* _Aim 1_
In the rows, from the first line up to and including the line with "The second photo", substitute "RawTherapee" for "darktable" and give those lines again with nothing else changed. Leave the pictures out of your answer.

* _Text to read_
────────────────
Hollywood Hasn’t Reckoned with the Impacts of Generative AI

When the company that runs the Las Vegas Sphere announced its plans for an adapted, immersive version of The Wizard of Oz using generative artificial intelligence (AI) in April, some veteran figures of classic film appreciation, including Turner Classic Movies host Ben Mankiewicz, offered the project their blessings. But the new attraction, which opened at the Sphere on August 28, has also prompted online backlash from critics who describe the project’s use of AI as “soulless” and “on the wrong side of film history.” 

This new “version” of the film increases the scope of what The Wizard of Oz fans see in the original product to fit the Sphere’s 160,000 square foot LED display, incorporating generative AI to build out new backgrounds. This 4DX project cost $100 million, uses 167,000 sound speakers, and cuts out around thirty minutes of the original film.

In the past year, AI has become increasingly prevalent in major film and television productions. Earlier this year, Natasha Lyonne sparked criticism after announcing that her upcoming directorial debut, Uncanny Valley, will incorporate generative AI with “traditional” filmmaking methods with an AI-focused production company she founded. In April, EDGLRD, a film studio created by Spring Breakers director Harmony Korine, recently made a deal with Runway, a film-focused AI research firm. AI has already made its way into high-profile releases: in the lead up to the 2025 Academy Awards, two Best Picture nominees, The Brutalist and Emilia Pérez, which both received Oscars, were both revealed to have used AI to augment actors’s voices.
────────────────
(Saved entries)
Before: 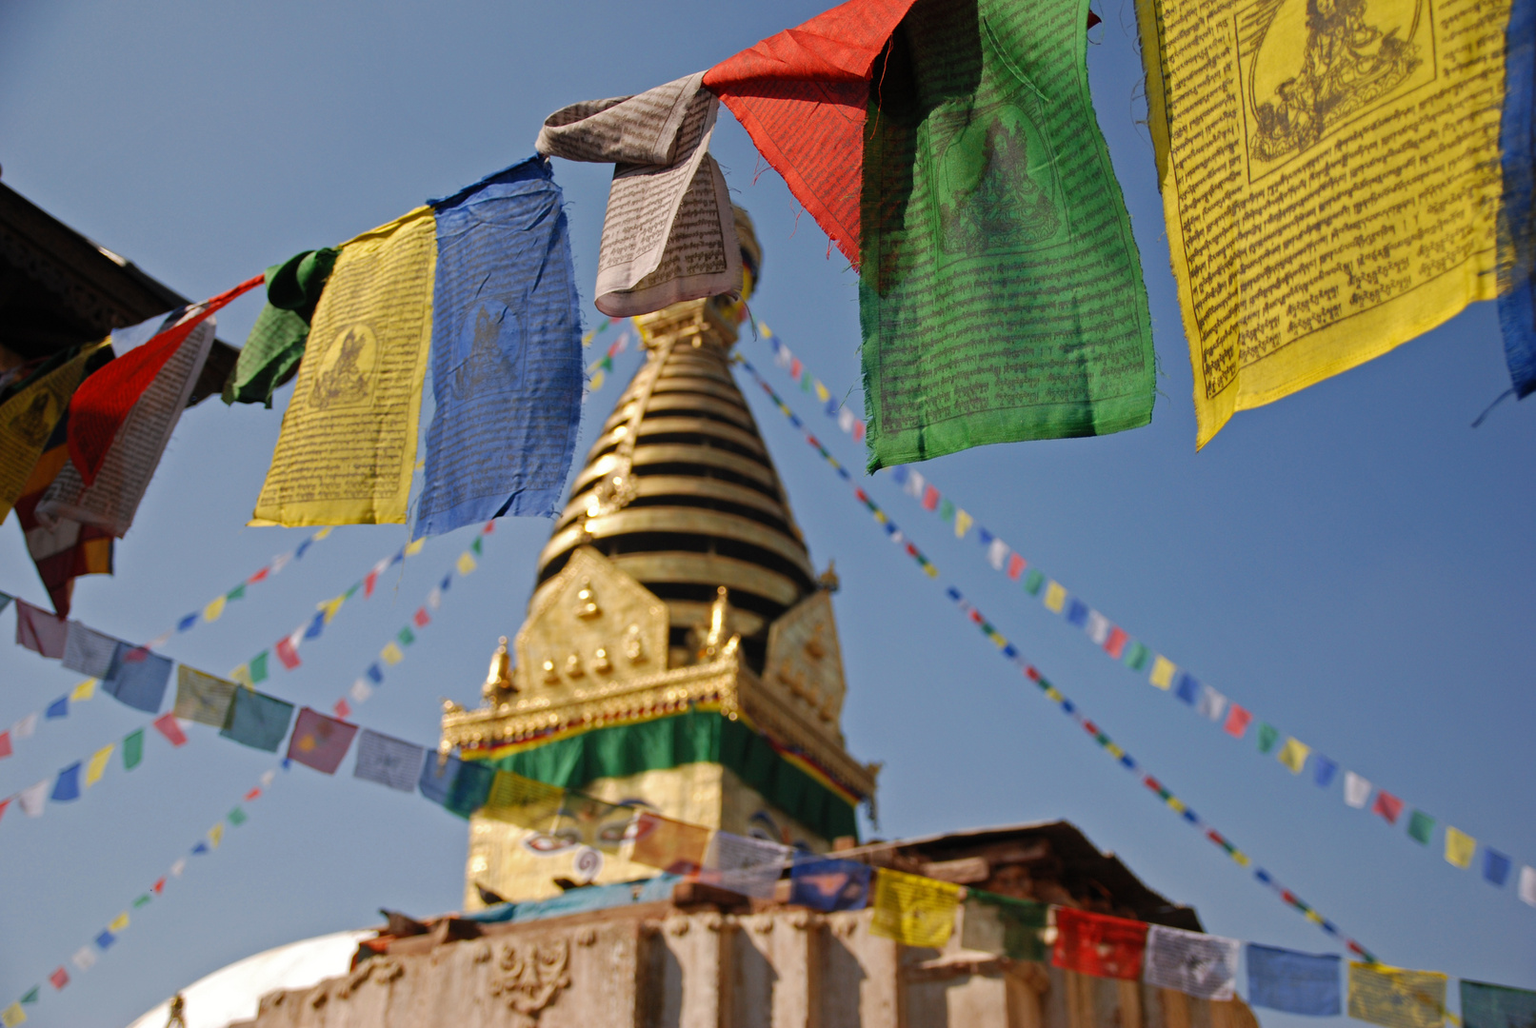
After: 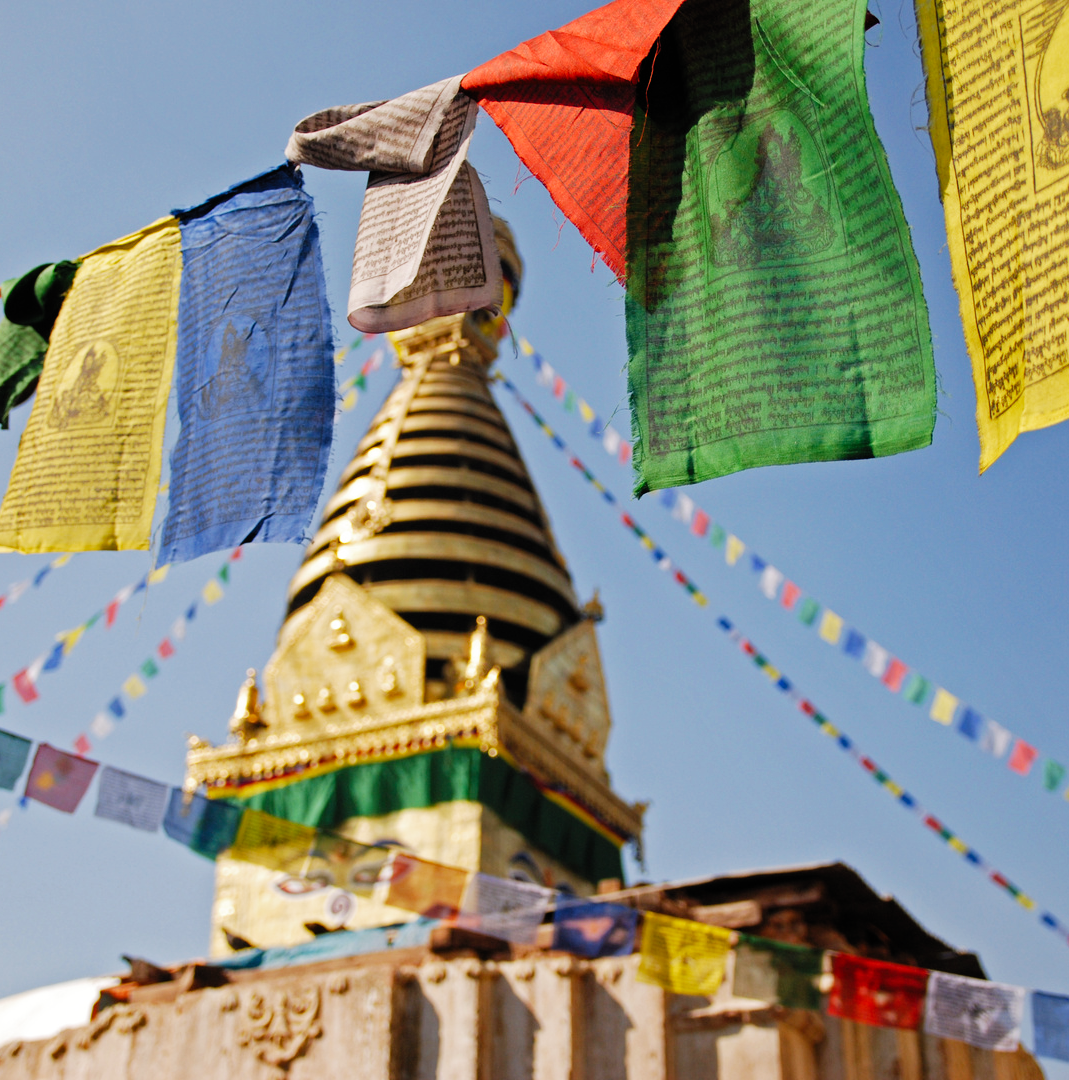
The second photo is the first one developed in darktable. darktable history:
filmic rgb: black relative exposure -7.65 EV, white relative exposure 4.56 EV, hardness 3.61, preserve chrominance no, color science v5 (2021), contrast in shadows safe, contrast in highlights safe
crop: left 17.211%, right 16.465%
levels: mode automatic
────────────────
* _Aim 2_
According to the article on generative AI in Hollywood, why does the Sphere's version of The Wizard of Oz use generative AI?

* _Correct response 1_
Before: 
After: 
The second photo is the first one developed in RawTherapee. RawTherapee history:

* _Correct response 2_
The Sphere version uses generative AI to build out new backgrounds. This widens what viewers see of the original film so it fits the Sphere's 160,000 square foot LED display.